Though the call for President Zuma to vacate the seat of presidency persist, analysts are of the view that Zuma will not yield to such call and that those defending Zuma are benefiting from is conducts.
Joining other analysts on this issue, political economist Mcebisi Ndletyana said President Zuma will never willingly leave office because he is running away from prosecution and possible jail time.
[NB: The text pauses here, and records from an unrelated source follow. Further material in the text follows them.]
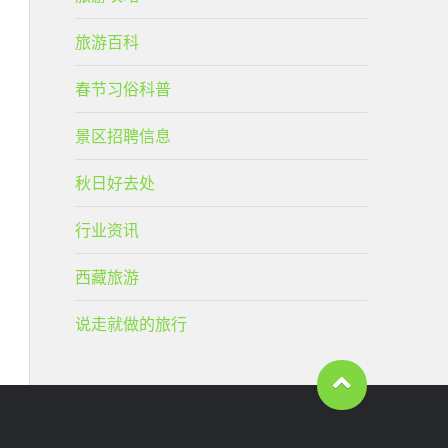
旅游百科
春节习俗科普
景区招聘信息
秋日好去处
行业资讯
西藏旅游
说走就做的旅行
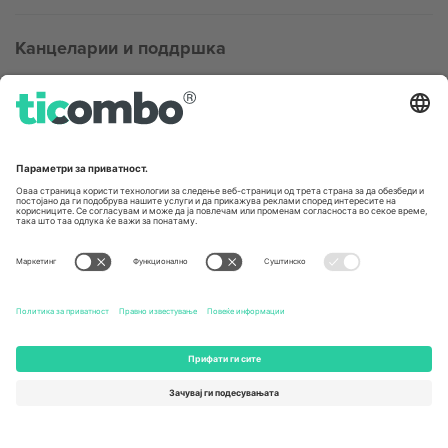
Канцеларии и поддршка
Germany
United Kingdom
Unter den Linden 24, 10117
167 City Road, London, Greater
Berlin, Germany
London, EC1V 1AW, United
Kingdom
United States
Switzerland
131 Continental Dr, Suite 305,
Dorfstrasse 52a, 6390
Newark, Delaware 19713, United
Engelberg, Switzerland
States
Bulgaria
United Arab Emirates
Regus Sofia City West, bul
UAE Dubai Silicon Oasis, DDP
Totleben 53-55, 1606 Sofia,
Building A1, Office 302, Dubai,
Bulgaria
United Arab Emirates
Mexico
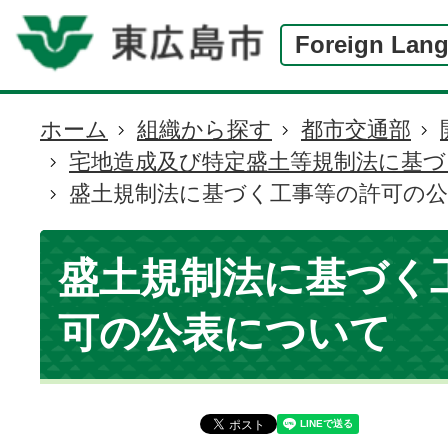
Foreign Lan
ホーム
組織から探す
都市交通部
現
宅地造成及び特定盛土等規制法に基
在
盛土規制法に基づく工事等の許可の
の
位
置
盛土規制法に基づく
可の公表について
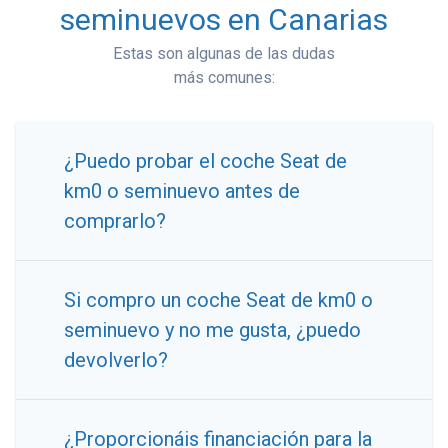
seminuevos en Canarias
Estas son algunas de las dudas
más comunes:
¿Puedo probar el coche Seat de
km0 o seminuevo antes de
comprarlo?
Si compro un coche Seat de km0 o
seminuevo y no me gusta, ¿puedo
devolverlo?
¿Proporcionáis financiación para la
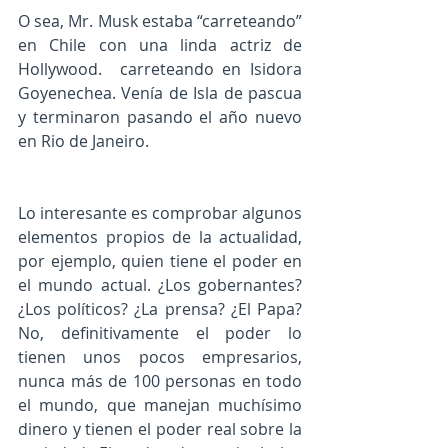
O sea, Mr. Musk estaba “carreteando” 
en Chile con una linda actriz de 
Hollywood.  carreteando en Isidora 
Goyenechea. Venía de Isla de pascua 
y terminaron pasando el año nuevo 
en Rio de Janeiro.
Lo interesante es comprobar algunos 
elementos propios de la actualidad, 
por ejemplo, quien tiene el poder en 
el mundo actual. ¿Los gobernantes? 
¿Los políticos? ¿La prensa? ¿El Papa? 
No, definitivamente el poder lo 
tienen unos pocos empresarios, 
nunca más de 100 personas en todo 
el mundo, que manejan muchísimo 
dinero y tienen el poder real sobre la 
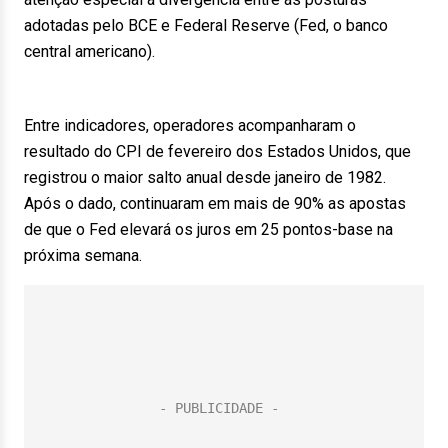
adotadas pelo BCE e Federal Reserve (Fed, o banco
central americano).
Entre indicadores, operadores acompanharam o
resultado do CPI de fevereiro dos Estados Unidos, que
registrou o maior salto anual desde janeiro de 1982.
Após o dado, continuaram em mais de 90% as apostas
de que o Fed elevará os juros em 25 pontos-base na
próxima semana.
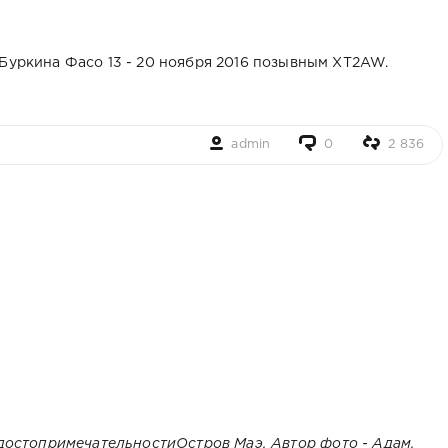
 Буркина Фасо 13 - 20 ноября 2016 позывным XT2AW.
admin
0
2 836
Остров Маэ. Автор фото - Адам.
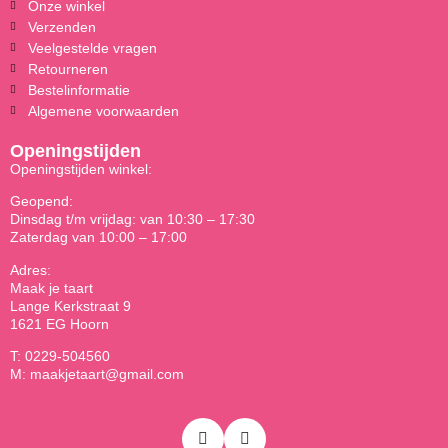
Onze winkel
Verzenden
Veelgestelde vragen
Retourneren
Bestelinformatie
Algemene voorwaarden
Openingstijden
Openingstijden winkel:
Geopend:
Dinsdag t/m vrijdag: van 10:30 – 17:30
Zaterdag van 10:00 – 17:00
Adres:
Maak je taart
Lange Kerkstraat 9
1621 EG Hoorn
T: 0229-504560
M: maakjetaart@gmail.com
He said Zuma’s departure from the presidency would also unearth hosts of patronage networks, which have been benefiting from his government.
Ndletyana was speaking to academics and students of the University of Johannesburg yesterday who gathered at a seminar of SA’s state of political crisis, themed on the recent Constitutional Court ruling on the Nkandla saga and how it has been treated in the political establishment.
There, the political economist accused Zuma of creating a patronage system since he assumed office in 2009. He said: “Zuma has been using state resources to evade the law.”
Claiming that all the corrupt practices and political manipulation that has been revealed in recent times were just a tip of the iceberg, the analyst said the probe into state capture by Luthuli House following the Gupta scandals could uncover other evidence that could make him liable for criminal prosecution.
“If he were to step down, all his cronies would become vulnerable for prosecution. That is what is behind the resistance to resign and what Social Development Minister Bathabile Dlamini meant when she said ‘all of us have our smallernyana skeletons’,” he said referring to top members of the ruling ANC who are still in support that Zuma remains in office.
Meanwhile, Professor Somadoda Fikeni who was also present at the seminar condemned those who have in one way or the order supported Zuma or the ANC’s misdeeds saying it will only mean to degenerate to the level of “moral relativism”
Fikeni further said that by defending Zuma, the ANC had put itself in an awkward situation and that it has confirmed Zuma’s statement last year that the party comes first before the people.